Concernant les membres de l’assemblée des pasteurs et diacres ainsi que les autres personnes élues, les paroisses doivent faire remonter toutes les affaires disciplinaires au Conseil synodal, qui va ensuite les traiter. Concernant les autres membres du personnel paroissial, la responsabilité disciplinaire incombe aux Conseils de paroisse.
A vos yeux, cette politique d’archivage devrait-elle être améliorée ou modifiée?

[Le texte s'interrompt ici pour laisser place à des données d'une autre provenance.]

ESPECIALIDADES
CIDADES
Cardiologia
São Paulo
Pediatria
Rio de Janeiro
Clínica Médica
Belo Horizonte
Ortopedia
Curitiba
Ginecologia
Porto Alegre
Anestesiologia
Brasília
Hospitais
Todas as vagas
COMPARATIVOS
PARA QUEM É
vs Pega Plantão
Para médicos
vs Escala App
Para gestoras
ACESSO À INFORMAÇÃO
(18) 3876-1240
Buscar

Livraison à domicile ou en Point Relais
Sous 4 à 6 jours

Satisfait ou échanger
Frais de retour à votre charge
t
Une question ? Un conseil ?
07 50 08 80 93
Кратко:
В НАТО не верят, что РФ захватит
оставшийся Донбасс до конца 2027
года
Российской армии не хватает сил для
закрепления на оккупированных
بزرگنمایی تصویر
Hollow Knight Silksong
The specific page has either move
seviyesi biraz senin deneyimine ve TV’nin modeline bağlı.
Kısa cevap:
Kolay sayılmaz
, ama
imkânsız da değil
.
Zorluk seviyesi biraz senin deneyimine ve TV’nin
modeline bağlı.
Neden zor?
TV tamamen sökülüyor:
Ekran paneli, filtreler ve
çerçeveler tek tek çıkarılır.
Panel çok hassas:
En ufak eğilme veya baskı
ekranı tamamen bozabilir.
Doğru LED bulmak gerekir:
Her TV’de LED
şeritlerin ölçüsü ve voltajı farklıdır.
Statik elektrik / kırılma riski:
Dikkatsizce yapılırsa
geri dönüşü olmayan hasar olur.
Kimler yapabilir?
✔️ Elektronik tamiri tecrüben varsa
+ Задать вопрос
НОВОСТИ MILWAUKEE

Notons d’abord que l’Eglise réformée suit les normes en vigueur dans les autres institutions ou entreprises, en lien avec les lois civiles. D’autre part, la politique d’archivage obéit à l’évolution de la technique et des besoins dans notre société.
C’est-à-dire?
Nous avançons vers des archivages électroniques, qui ont de nouveaux standards. Et nous voyons, concernant les besoins, que les constellations professionnelles présentant un fort caractère relationnel (par exemple, dans les domaines religieux, pédagogiques, médicaux, sportifs ou associatifs) nécessitent des mesures accrues de prévention et de protection, en considération notamment des personnes en situation de subordination ou de fragilité. Dès lors, la liste des documents à joindre à un dossier RH augmente et va sans doute encore augmenter. Elle va aussi probablement se complexifier juridiquement, en lien avec les lois touchant à la protection des données et de la personnalité.
Pour finir, l’EERF est-elle favorable à une enquête concernant les potentiels cas d’abus commis au sein des Eglises réformées?
Oui, l’EERF souhaite qu’une enquête puisse être faite. Afin que les victimes soient entendues, et de manière professionnelle. Et pour que tout défaut de vigilance soit rapidement corrigé. L’Eglise doit être un lieu sûr.